Despite the biggest overhaul of the U.S. tax code in 30 years passed by U.S. policymakers in late-December, market analysts believe the worrying lack of inflation pressures would keep the dollar on the back foot in the coming months.
“The key question for markets is what is the game changer for the dollar in the short term and unless we see a significant pick up in inflation, the dollar will remain on the back foot,” said Viraj Patel, an FX strategist at ING in London.
Seasonal forces were also at play such as a broad decline in dollar funding requirements over the thin-year period which typically acts as a support for the greenback.
BNP Paribas strategists said dollar funding pressures as noted by cross-currency basis swaps peaked earlier than usual in December and has eased dramatically in recent days, eroding a key support.
Euro/dollar cross-currency basis swaps for three-month maturities settled at its tightest levels in nearly three years at 22.5 basis points, indicating that broad demand for dollars was muted..
Meanwhile, the euro was flirting near a four-month high hit on Tuesday prompted by optimism over the euro zone’s economy and expectations the European Central Bank will wind down its bond-buying stimulus in 2018.

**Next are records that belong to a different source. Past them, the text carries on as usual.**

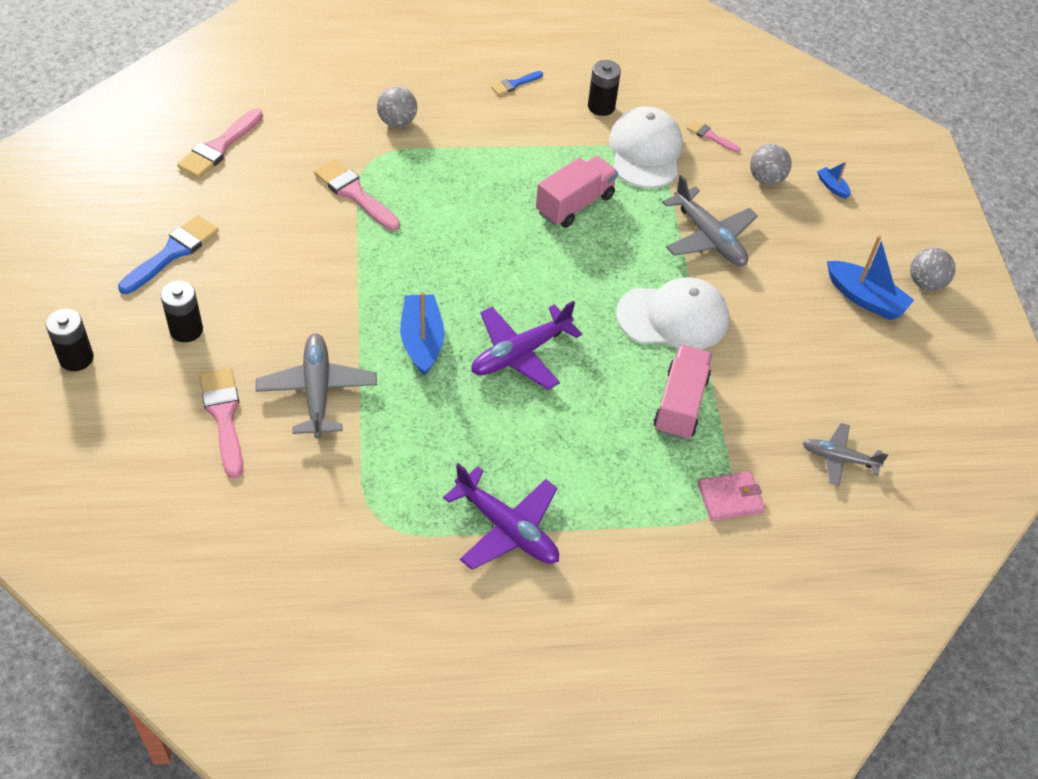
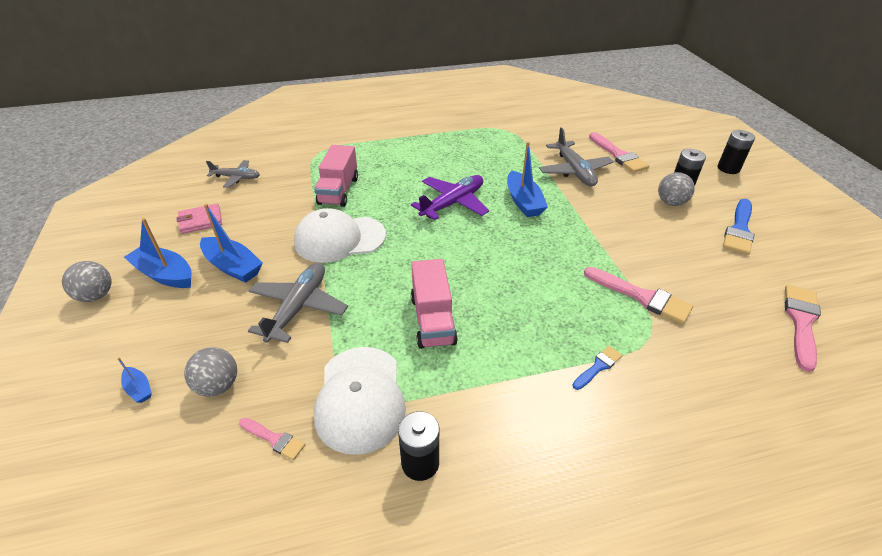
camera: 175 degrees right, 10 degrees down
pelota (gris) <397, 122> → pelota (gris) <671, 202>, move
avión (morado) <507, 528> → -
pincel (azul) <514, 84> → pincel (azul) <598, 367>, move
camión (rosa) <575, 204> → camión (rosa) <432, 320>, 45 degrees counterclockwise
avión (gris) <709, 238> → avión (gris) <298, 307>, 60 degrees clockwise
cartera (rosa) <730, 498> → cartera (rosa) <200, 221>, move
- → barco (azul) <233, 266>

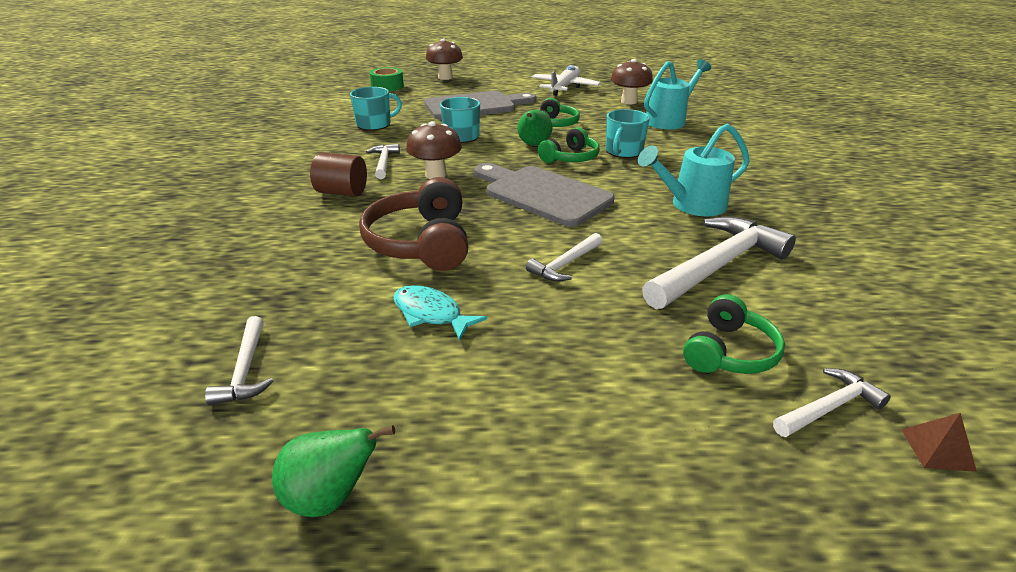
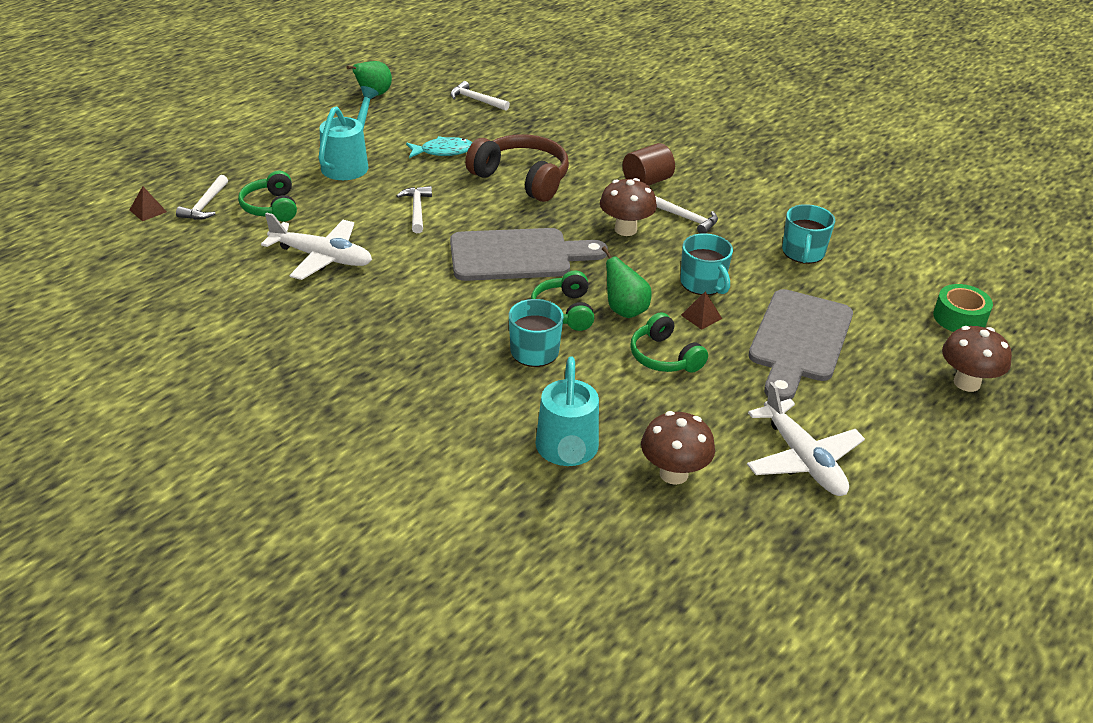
camera: 130 degrees right, 5 degrees up
regadera (turquesa) <691, 205> → regadera (turquesa) <348, 164>, move
martillo (blanco) <716, 266> → avión (blanco) <322, 257>
- → pirámide (marrón) <701, 316>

The ECB board member in charge of the central bank’s market operations, Benoit Coeure, said at the weekend he saw a “reasonable chance” bond purchases would not be extended beyond September.
The single currency was trading at $1.2017 after hitting a four-month high of $1.2081 on Tuesday, marking a gain of roughly 3 percent from a mid-December trough and bringing it close to a September high of $1.2092, the currency’s highest level since early 2015.
Helping the euro has also been higher eurozone bond yields in recent weeks the spread between ten-year U.S. and German bond yields holding near its tightest levels in nearly six weeks.
Among data due later in the session is manufacturing ISM data in the United States and minutes of the December U.S. central bank meeting.